Voting shares are determined in large part by a country’s quota, or position in the world economy, leading the above countries to hold a share of power disproportionate to their populations. These shares are adjusted based on the economic development of a country in relation to the entire body and also reallocated during General Reviews of Quotas, which happen at least every five years.

           This representation is not at all proportionate to population- although these seven countries hold 45% of the voting power, they only have 30% of the world’s population. This mismatch has downsides for economic policy. For example, a review of 41 countries which had agreements with the IMF during the global recession of 2009 found that 31 had pro-cyclical policies, which would be expected to exacerbate the downturn. Many of these decisions were based on inaccurate growth forecasts developed by the top seven countries, which proves that this misaligned economic policy is the result of a disconnect between those making decisions and those affected.
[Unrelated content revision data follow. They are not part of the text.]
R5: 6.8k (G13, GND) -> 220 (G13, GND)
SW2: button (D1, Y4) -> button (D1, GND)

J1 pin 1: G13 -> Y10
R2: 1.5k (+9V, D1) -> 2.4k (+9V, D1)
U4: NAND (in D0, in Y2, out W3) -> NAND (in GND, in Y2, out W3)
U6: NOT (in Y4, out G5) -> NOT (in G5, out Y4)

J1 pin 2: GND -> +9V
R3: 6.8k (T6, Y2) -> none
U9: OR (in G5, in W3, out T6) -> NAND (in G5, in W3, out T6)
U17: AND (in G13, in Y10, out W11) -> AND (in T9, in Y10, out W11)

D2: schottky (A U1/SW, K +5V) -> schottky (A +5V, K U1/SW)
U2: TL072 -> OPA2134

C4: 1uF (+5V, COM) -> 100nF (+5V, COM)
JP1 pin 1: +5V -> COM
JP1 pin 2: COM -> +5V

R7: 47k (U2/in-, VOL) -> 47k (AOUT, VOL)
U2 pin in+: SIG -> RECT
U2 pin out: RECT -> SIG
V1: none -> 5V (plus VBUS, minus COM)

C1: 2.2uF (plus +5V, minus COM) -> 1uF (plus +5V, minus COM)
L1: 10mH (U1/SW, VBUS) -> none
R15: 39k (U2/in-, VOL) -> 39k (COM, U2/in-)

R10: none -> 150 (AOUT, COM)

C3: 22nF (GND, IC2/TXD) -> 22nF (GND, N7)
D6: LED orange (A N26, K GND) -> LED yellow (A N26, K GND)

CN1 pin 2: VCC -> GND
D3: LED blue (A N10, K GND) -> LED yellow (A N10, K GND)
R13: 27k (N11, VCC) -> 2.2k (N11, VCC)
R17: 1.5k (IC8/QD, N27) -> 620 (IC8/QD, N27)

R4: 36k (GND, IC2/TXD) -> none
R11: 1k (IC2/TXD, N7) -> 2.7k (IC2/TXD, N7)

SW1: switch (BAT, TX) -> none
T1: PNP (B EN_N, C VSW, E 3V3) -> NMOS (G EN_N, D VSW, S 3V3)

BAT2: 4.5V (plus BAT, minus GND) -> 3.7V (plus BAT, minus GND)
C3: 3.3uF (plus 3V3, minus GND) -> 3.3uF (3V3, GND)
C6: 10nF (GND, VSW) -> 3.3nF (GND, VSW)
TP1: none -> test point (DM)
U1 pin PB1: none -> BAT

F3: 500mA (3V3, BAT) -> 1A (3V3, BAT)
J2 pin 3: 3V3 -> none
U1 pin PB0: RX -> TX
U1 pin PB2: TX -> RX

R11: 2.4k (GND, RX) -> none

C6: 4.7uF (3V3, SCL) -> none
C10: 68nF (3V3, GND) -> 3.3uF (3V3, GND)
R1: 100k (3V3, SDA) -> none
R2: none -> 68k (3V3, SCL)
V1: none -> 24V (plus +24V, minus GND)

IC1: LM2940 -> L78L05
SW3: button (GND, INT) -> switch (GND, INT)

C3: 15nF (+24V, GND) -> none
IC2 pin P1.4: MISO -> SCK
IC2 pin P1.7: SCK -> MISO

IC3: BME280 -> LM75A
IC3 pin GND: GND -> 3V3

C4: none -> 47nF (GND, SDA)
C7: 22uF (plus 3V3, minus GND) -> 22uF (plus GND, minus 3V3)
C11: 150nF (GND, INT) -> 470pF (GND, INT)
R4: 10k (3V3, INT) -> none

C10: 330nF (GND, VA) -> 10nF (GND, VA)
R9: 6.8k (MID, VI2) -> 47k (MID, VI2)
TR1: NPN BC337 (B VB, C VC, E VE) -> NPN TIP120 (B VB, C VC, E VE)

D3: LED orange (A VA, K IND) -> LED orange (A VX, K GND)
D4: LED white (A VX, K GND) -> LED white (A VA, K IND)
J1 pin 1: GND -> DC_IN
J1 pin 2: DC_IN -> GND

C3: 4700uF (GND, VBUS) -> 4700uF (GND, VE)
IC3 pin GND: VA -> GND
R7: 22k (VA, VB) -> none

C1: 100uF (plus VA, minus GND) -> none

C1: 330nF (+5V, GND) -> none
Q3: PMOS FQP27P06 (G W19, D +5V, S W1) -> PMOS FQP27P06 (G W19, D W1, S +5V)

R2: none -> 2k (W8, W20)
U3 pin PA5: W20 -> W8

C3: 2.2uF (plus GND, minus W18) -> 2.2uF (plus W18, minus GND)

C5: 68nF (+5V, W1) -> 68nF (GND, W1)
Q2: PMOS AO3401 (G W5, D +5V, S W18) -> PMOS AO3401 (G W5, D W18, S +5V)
           In 2016, the IMF attempted to combat this problem with voting reforms by shifting voting power to four emerging economies: Brazil, India, China, and Russia. However, the shifts were insignificant in changing the true balance of power, seen in the way the rest of the developing economies lost 3 percentage points of the voting power. This attempt and subsequent failure demonstrate that the policymakers of the IMF recognize the problem, even if their solution wasn’t effective.

As the United States looks back on an election where representation was a keystone issue and completes a census that will determine the allocation of representation for a decade, there are valuable parallels to be drawn to the international institutions that struggle with similar issues. Through these challenges, governments around the world can learn from failures and successes to ensure proportional and commensurate representation for all.